Más allá de los resultados a que arribe la Justicia, que hoy está investigando los pagos de coimas denunciados, la comunidad nacional está mortificada por la sospecha -cada vez más extendida- de que los hechos reprobables que se habrían registrado en la órbita del Congreso y de la Administración son parte de un sistema que ha funcionado con habitualidad durante más de diez años. Si eso fuera realmente así, el país estaría ante algo más grave aún que la comisión de uno o varios delitos: estaría ante una realidad que enturbia a todo el sistema institucional argentino.

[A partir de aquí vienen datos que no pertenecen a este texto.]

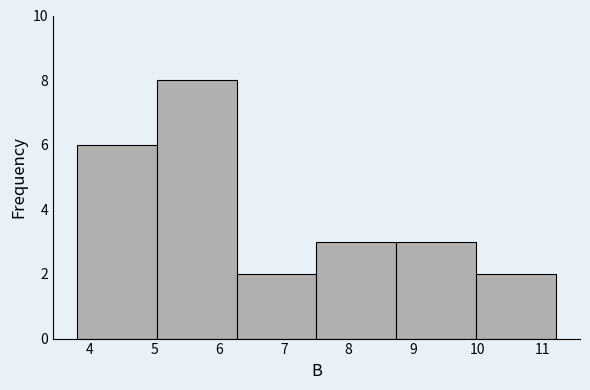

What is the height of the bar covering 3.8 to 5.0 on the x-axis? Neither the bar edges nor the heights are printed on the chart, so give them approximately, as read against the axes.

6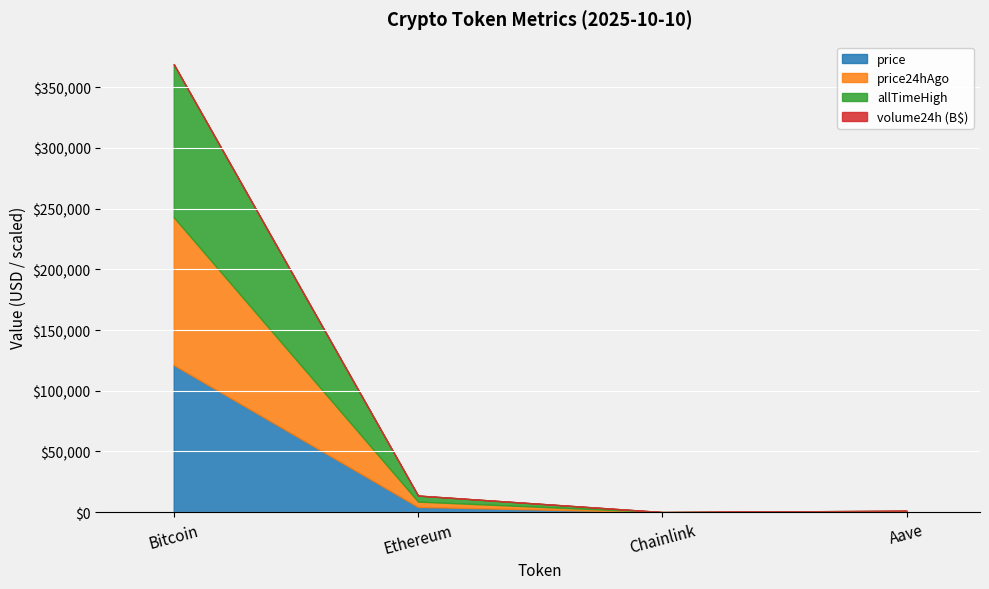

Is it true that price24hAgo equals 44.3 at Chainlink?

True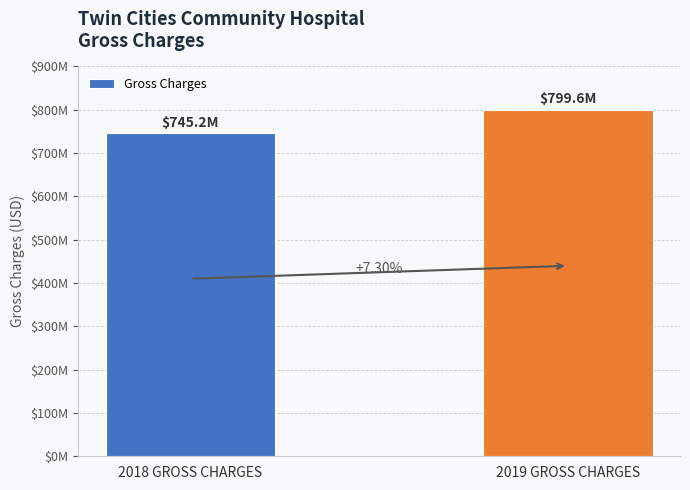

Does the chart contain any negative values?

No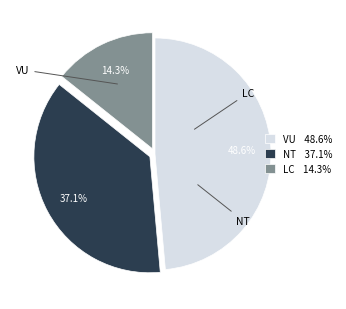

Is there a majority slice in this chart?

No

El Senado atraviesa hoy una situación que presenta semejanzas con la que vivió el ConcejoDeliberante de la ciudad de Buenos Aires en los tramos finales de su vida institucional. Afectado en su credibilidad moral, mirado por la opinión pública con desconfianza, tendrá sin embargo que seguir funcionando hasta el 2001, el año en que por imperio de la reforma constitucional de 1994 cesará el mandato de todos sus miembros e ingresará en una nueva etapa, en la que sus integrantes -por primera vez en la historia- serán elegidos por el voto directo de la población. La opinión ciudadana confía en que esa renovación producirá el nacimiento de un nuevo Senado, que deje definitivamente atrás las sombras de un período deprimente de la vida nacional y se muestre como un cuerpo renovado íntegramente no sólo en su composición sino también -y fundamentalmente- en su estructura moral.
Es de esperar que también el Poder Ejecutivo se libere de prácticas ignominiosas que enturbiaron, a lo largo de los últimos diez años, su relación con los otros poderes del Estado. Y que nunca más la sanción de una ley de la Nación sea el producto de negociaciones espurias como las que hoy están saliendo a la luz.
Por lo demás, es indispensable defender la estabilidad de las instituciones republicanas y asegurar que nadie osará sacar partido de estos hechos desgraciados para conspirar contra el sistema democrático. El país tiene, lamentablemente, experiencias amargas en ese sentido. Que en la Argentina de hoy ningún sector se atreva a torcer la vigencia estricta del Estado de Derecho y que toda crisis institucional se resuelva mediante la aplicación rigurosa de la ley y sólo de la ley.